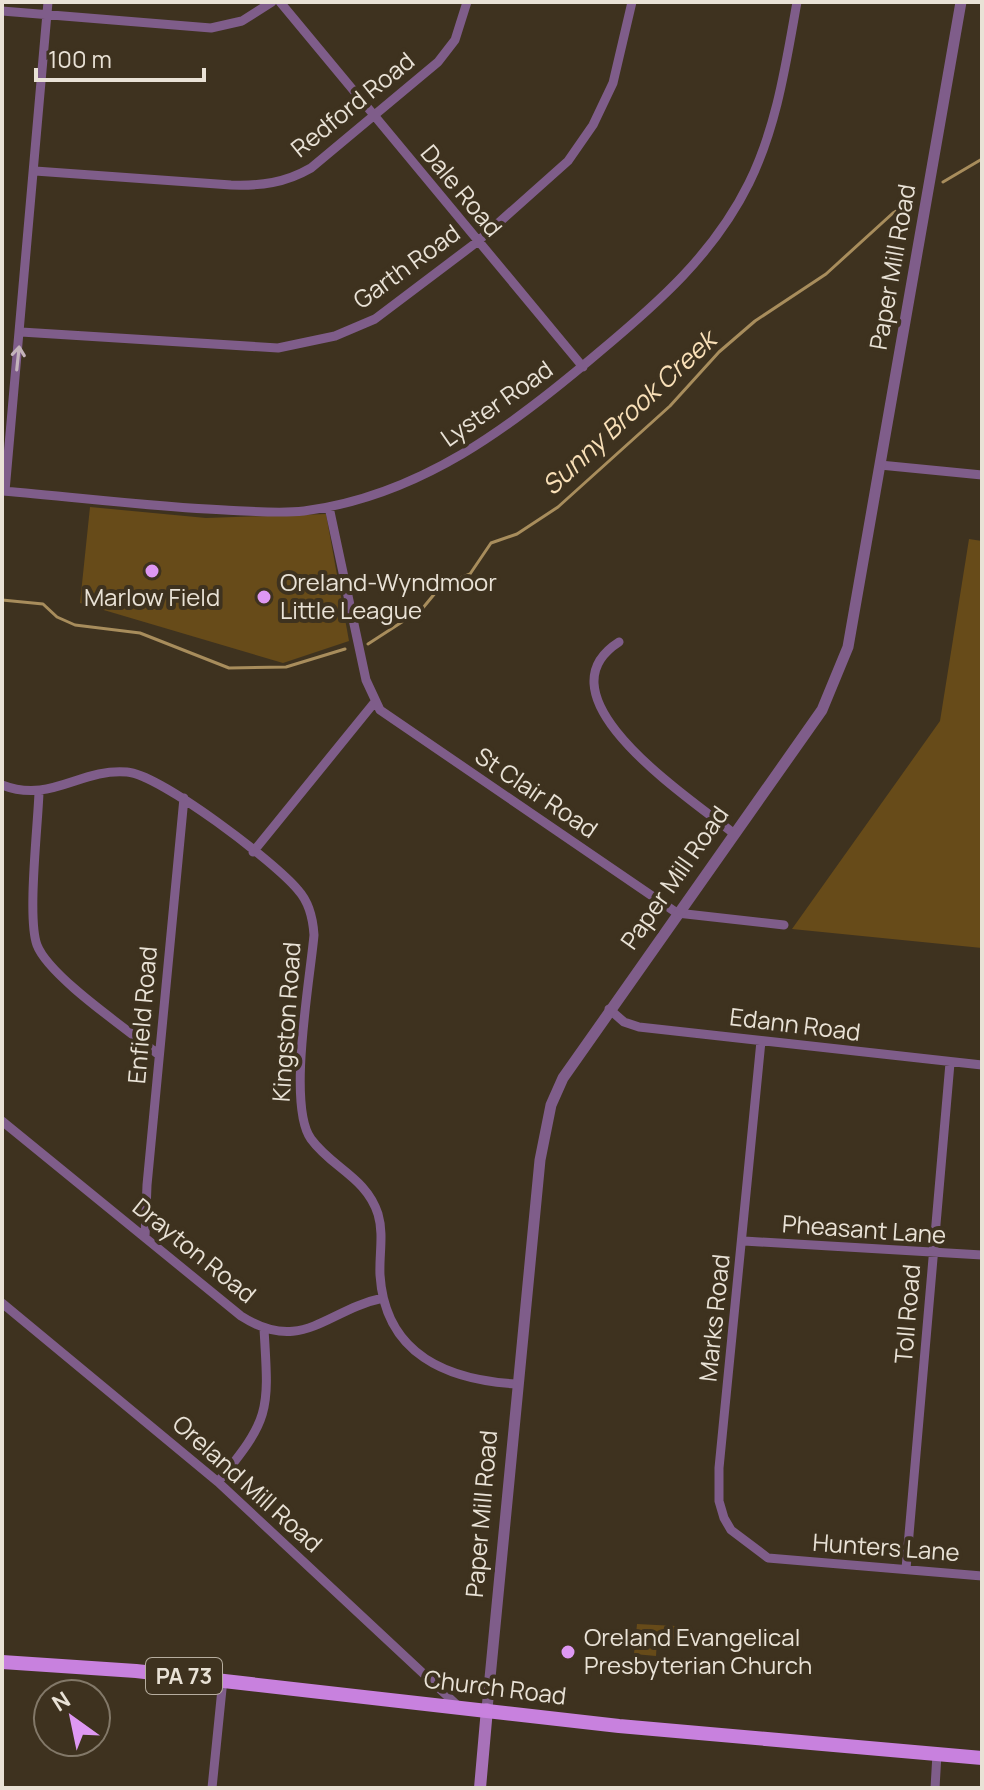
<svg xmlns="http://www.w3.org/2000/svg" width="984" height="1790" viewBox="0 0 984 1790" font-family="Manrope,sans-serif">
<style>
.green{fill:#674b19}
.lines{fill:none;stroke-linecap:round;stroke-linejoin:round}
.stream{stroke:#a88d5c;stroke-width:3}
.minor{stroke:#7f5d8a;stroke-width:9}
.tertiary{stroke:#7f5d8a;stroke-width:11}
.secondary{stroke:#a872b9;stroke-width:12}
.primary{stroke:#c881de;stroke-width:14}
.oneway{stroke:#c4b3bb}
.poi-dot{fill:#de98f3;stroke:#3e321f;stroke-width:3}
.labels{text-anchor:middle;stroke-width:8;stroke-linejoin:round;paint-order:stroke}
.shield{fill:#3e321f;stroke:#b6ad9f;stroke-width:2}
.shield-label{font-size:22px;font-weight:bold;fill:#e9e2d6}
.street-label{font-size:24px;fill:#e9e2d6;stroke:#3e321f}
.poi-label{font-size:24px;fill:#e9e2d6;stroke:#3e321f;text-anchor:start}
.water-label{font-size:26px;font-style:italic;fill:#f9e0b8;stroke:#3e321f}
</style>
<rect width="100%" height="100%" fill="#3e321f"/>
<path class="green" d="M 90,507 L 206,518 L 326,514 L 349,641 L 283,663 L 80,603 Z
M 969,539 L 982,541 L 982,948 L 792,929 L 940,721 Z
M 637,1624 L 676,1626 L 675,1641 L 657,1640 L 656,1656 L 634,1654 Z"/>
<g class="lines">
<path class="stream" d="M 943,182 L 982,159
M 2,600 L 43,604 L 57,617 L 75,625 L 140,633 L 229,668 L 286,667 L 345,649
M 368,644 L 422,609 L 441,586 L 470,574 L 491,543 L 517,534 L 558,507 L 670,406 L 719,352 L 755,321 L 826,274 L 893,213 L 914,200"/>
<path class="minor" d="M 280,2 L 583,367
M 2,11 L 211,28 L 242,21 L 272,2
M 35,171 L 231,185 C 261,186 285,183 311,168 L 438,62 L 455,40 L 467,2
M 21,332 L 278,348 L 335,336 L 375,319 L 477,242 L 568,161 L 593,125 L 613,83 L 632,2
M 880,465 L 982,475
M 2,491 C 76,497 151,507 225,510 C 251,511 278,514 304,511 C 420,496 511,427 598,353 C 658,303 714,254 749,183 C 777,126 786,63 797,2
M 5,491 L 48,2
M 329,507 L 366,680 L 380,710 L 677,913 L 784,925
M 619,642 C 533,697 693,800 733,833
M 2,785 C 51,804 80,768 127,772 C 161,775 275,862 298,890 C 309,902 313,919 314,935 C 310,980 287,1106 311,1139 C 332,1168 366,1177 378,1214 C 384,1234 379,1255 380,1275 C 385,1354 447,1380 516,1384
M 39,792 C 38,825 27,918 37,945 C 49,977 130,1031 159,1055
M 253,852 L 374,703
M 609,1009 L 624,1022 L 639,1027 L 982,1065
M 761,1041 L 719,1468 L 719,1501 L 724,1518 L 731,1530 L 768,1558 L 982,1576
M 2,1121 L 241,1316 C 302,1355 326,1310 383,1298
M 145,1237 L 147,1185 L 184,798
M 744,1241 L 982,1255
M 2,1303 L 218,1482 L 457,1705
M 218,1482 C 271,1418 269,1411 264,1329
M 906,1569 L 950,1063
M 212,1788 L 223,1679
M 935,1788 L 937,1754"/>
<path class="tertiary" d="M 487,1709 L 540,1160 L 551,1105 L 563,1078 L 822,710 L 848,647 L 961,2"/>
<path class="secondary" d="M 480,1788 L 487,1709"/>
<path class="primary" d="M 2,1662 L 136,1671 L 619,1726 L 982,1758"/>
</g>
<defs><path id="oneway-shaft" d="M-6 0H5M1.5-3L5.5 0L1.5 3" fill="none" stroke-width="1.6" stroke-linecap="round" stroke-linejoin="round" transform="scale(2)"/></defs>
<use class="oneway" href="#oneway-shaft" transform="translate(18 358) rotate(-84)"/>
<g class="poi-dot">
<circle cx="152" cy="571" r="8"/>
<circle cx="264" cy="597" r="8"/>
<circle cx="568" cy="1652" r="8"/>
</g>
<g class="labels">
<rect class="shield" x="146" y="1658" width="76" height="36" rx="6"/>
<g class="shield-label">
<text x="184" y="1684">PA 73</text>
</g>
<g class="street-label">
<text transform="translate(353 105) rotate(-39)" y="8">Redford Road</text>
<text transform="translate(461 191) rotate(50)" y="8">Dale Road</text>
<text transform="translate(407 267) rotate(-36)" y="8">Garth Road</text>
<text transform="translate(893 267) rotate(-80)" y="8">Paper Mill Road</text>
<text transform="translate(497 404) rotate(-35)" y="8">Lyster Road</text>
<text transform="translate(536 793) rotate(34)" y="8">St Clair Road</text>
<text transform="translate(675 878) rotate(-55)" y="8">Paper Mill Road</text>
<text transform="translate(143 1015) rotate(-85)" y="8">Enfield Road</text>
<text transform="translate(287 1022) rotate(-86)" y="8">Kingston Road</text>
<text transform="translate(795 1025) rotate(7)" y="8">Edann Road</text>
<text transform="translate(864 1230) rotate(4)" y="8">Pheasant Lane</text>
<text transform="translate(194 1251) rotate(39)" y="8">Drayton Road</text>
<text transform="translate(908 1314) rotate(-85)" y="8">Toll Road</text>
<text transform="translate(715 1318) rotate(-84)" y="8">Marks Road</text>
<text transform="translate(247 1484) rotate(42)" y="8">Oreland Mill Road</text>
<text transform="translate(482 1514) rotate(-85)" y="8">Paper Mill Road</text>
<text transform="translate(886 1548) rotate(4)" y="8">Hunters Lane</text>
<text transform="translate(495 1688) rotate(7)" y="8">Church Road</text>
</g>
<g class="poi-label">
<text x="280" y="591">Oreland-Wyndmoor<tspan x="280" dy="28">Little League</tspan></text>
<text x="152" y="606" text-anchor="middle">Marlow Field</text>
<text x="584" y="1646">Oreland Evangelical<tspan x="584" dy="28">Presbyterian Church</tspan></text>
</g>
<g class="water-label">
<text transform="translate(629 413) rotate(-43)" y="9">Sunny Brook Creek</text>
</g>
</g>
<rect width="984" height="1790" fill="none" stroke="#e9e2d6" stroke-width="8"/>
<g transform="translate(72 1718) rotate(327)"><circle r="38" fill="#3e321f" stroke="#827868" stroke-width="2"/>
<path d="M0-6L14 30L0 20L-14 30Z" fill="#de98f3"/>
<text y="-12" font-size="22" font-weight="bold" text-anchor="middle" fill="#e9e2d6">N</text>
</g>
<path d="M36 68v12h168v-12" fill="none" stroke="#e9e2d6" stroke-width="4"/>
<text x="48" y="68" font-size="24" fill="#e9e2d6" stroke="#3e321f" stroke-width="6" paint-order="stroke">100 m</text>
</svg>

▶ [Instructions to follow] This exercise calls for the complete listing, returned exactly and without images.

▶ [Task response]
<svg xmlns="http://www.w3.org/2000/svg" width="984" height="1790" viewBox="0 0 984 1790" font-family="Manrope,sans-serif">
<style>
.green{fill:#674b19}
.lines{fill:none;stroke-linecap:round;stroke-linejoin:round}
.stream{stroke:#a88d5c;stroke-width:3}
.minor{stroke:#7f5d8a;stroke-width:9}
.tertiary{stroke:#7f5d8a;stroke-width:11}
.secondary{stroke:#a872b9;stroke-width:12}
.primary{stroke:#c881de;stroke-width:14}
.oneway{stroke:#c4b3bb}
.poi-dot{fill:#de98f3;stroke:#3e321f;stroke-width:3}
.labels{text-anchor:middle;stroke-width:8;stroke-linejoin:round;paint-order:stroke}
.shield{fill:#3e321f;stroke:#b6ad9f;stroke-width:2}
.shield-label{font-size:22px;font-weight:bold;fill:#e9e2d6}
.street-label{font-size:24px;fill:#e9e2d6;stroke:#3e321f}
.poi-label{font-size:24px;fill:#e9e2d6;stroke:#3e321f;text-anchor:start}
.water-label{font-size:26px;font-style:italic;fill:#f9e0b8;stroke:#3e321f}
</style>
<rect width="100%" height="100%" fill="#3e321f"/>
<path class="green" d="M 90,507 L 206,518 L 326,514 L 349,641 L 283,663 L 80,603 Z
M 969,539 L 982,541 L 982,948 L 792,929 L 940,721 Z
M 637,1624 L 676,1626 L 675,1641 L 657,1640 L 656,1656 L 634,1654 Z"/>
<g class="lines">
<path class="stream" d="M 943,182 L 982,159
M 2,600 L 43,604 L 57,617 L 75,625 L 140,633 L 229,668 L 286,667 L 345,649
M 368,644 L 422,609 L 441,586 L 470,574 L 491,543 L 517,534 L 558,507 L 670,406 L 719,352 L 755,321 L 826,274 L 893,213 L 914,200"/>
<path class="minor" d="M 280,2 L 583,367
M 2,11 L 211,28 L 242,21 L 272,2
M 35,171 L 231,185 C 261,186 285,183 311,168 L 438,62 L 455,40 L 467,2
M 21,332 L 278,348 L 335,336 L 375,319 L 477,242 L 568,161 L 593,125 L 613,83 L 632,2
M 880,465 L 982,475
M 2,491 C 76,497 151,507 225,510 C 251,511 278,514 304,511 C 420,496 511,427 598,353 C 658,303 714,254 749,183 C 777,126 786,63 797,2
M 5,491 L 48,2
M 329,507 L 366,680 L 380,710 L 677,913 L 784,925
M 619,642 C 533,697 693,800 733,833
M 2,785 C 51,804 80,768 127,772 C 161,775 275,862 298,890 C 309,902 313,919 314,935 C 310,980 287,1106 311,1139 C 332,1168 366,1177 378,1214 C 384,1234 379,1255 380,1275 C 385,1354 447,1380 516,1384
M 39,792 C 38,825 27,918 37,945 C 49,977 130,1031 159,1055
M 253,852 L 374,703
M 609,1009 L 624,1022 L 639,1027 L 982,1065
M 761,1041 L 719,1468 L 719,1501 L 724,1518 L 731,1530 L 768,1558 L 982,1576
M 2,1121 L 241,1316 C 302,1355 326,1310 383,1298
M 145,1237 L 147,1185 L 184,798
M 744,1241 L 982,1255
M 2,1303 L 218,1482 L 457,1705
M 218,1482 C 271,1418 269,1411 264,1329
M 906,1569 L 950,1063
M 212,1788 L 223,1679
M 935,1788 L 937,1754"/>
<path class="tertiary" d="M 487,1709 L 540,1160 L 551,1105 L 563,1078 L 822,710 L 848,647 L 961,2"/>
<path class="secondary" d="M 480,1788 L 487,1709"/>
<path class="primary" d="M 2,1662 L 136,1671 L 619,1726 L 982,1758"/>
</g>
<defs><path id="oneway-shaft" d="M-6 0H5M1.5-3L5.5 0L1.5 3" fill="none" stroke-width="1.6" stroke-linecap="round" stroke-linejoin="round" transform="scale(2)"/></defs>
<use class="oneway" href="#oneway-shaft" transform="translate(18 358) rotate(-84)"/>
<g class="poi-dot">
<circle cx="152" cy="571" r="8"/>
<circle cx="264" cy="597" r="8"/>
<circle cx="568" cy="1652" r="8"/>
</g>
<g class="labels">
<rect class="shield" x="146" y="1658" width="76" height="36" rx="6"/>
<g class="shield-label">
<text x="184" y="1684">PA 73</text>
</g>
<g class="street-label">
<text transform="translate(353 105) rotate(-39)" y="8">Redford Road</text>
<text transform="translate(461 191) rotate(50)" y="8">Dale Road</text>
<text transform="translate(407 267) rotate(-36)" y="8">Garth Road</text>
<text transform="translate(893 267) rotate(-80)" y="8">Paper Mill Road</text>
<text transform="translate(497 404) rotate(-35)" y="8">Lyster Road</text>
<text transform="translate(536 793) rotate(34)" y="8">St Clair Road</text>
<text transform="translate(675 878) rotate(-55)" y="8">Paper Mill Road</text>
<text transform="translate(143 1015) rotate(-85)" y="8">Enfield Road</text>
<text transform="translate(287 1022) rotate(-86)" y="8">Kingston Road</text>
<text transform="translate(795 1025) rotate(7)" y="8">Edann Road</text>
<text transform="translate(864 1230) rotate(4)" y="8">Pheasant Lane</text>
<text transform="translate(194 1251) rotate(39)" y="8">Drayton Road</text>
<text transform="translate(908 1314) rotate(-85)" y="8">Toll Road</text>
<text transform="translate(715 1318) rotate(-84)" y="8">Marks Road</text>
<text transform="translate(247 1484) rotate(42)" y="8">Oreland Mill Road</text>
<text transform="translate(482 1514) rotate(-85)" y="8">Paper Mill Road</text>
<text transform="translate(886 1548) rotate(4)" y="8">Hunters Lane</text>
<text transform="translate(495 1688) rotate(7)" y="8">Church Road</text>
</g>
<g class="poi-label">
<text x="280" y="591">Oreland-Wyndmoor<tspan x="280" dy="28">Little League</tspan></text>
<text x="152" y="606" text-anchor="middle">Marlow Field</text>
<text x="584" y="1646">Oreland Evangelical<tspan x="584" dy="28">Presbyterian Church</tspan></text>
</g>
<g class="water-label">
<text transform="translate(629 413) rotate(-43)" y="9">Sunny Brook Creek</text>
</g>
</g>
<rect width="984" height="1790" fill="none" stroke="#e9e2d6" stroke-width="8"/>
<g transform="translate(72 1718) rotate(327)"><circle r="38" fill="#3e321f" stroke="#827868" stroke-width="2"/>
<path d="M0-6L14 30L0 20L-14 30Z" fill="#de98f3"/>
<text y="-12" font-size="22" font-weight="bold" text-anchor="middle" fill="#e9e2d6">N</text>
</g>
<path d="M36 68v12h168v-12" fill="none" stroke="#e9e2d6" stroke-width="4"/>
<text x="48" y="68" font-size="24" fill="#e9e2d6" stroke="#3e321f" stroke-width="6" paint-order="stroke">100 m</text>
</svg>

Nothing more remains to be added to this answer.